More interestingly, the flow processor seems to be designed for SDN, and more specifically the OpenStack SDN workload. With full support for OpenFlow 1.3, Open vSwitch (OVS) 2.0 acceleration, SR-IOV support, an included Intel Data Plane Development Kit (DPDK) poll-mode driver, and certified support for Kernel-based virtual machines (KVM), it would seem to be a tailor-made solution for including a fully capable top-of-rack switch directly into the hosts themselves.

Scaling

In addition to virtualized environments, the FlowNIC cards would seem to be perfect for building network service appliances, especially ones that run on Ubuntu, CentOS, or KVM. In fact, Netronome offers a series of reference designs that scale from four to twenty cores that provide OEMs with the ability to do just that. Allowing for modular expansion would seem to make scaling easy as network needs increase, which would be a perfect scenario for many firewall, intrusion detection system (IDS), and network security analytic platforms.

Ironically, hardware is only part of the solution from Netronome. It also offers a software management package that provides full API-based support for all of the functions the card can perform. NFV and SDN awareness, hypervisor support and API availability? Here’s hoping I can get a few of these for the lab and see how hard I can push them.

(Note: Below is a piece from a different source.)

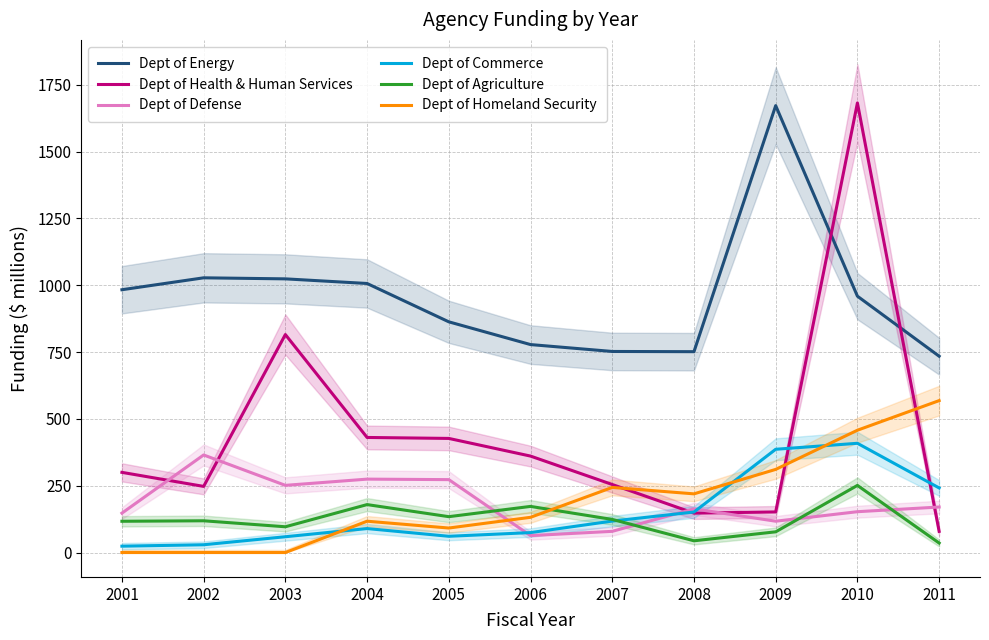

What is the average value of the Dept of Agriculture series?

122.8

A More Balanced Marketplace?

Pure technology and form factor aside, I’m hopeful that this signifies a more balanced marketplace with regards to how to deploy, accelerate, and manage network functions virtualization (NFV) and SDN technologies. There are instances in which putting the control and offload at the top of the rack in a switch makes sense, and there are instances in which leveraging the CPU of the host is enough. Now, it appears there’s a solution in the middle, which is always where the most mainstream of use cases sit. There are certainly other players in this space, including Cavium and Freescale, which is a good sign of customer and investor interest. However, Netronome seems to be at the forefront of fully embracing the new style of NFV and SDN stacks with its focus on OpenFlow and OVS standards.

Key Takeaway

As the hysteria and religious fervor over NFV and SDN starts to die down and enterprise adoption rises, my prediction is that we’ll begin to see more solutions that look to address specific workload requirements, like Netronome. Big picture, this is a good thing for the market overall, since focusing on use cases means that the vendors are starting to listen to customers. Netronome appears to have provided a thoughtfully constructed combination of hardware designed to handle control plane offload with software used to make it compatible with SDN-friendly solutions. Time will tell how well received it is, but it’s good to see a practical take on how to handle new kinds of network architectures.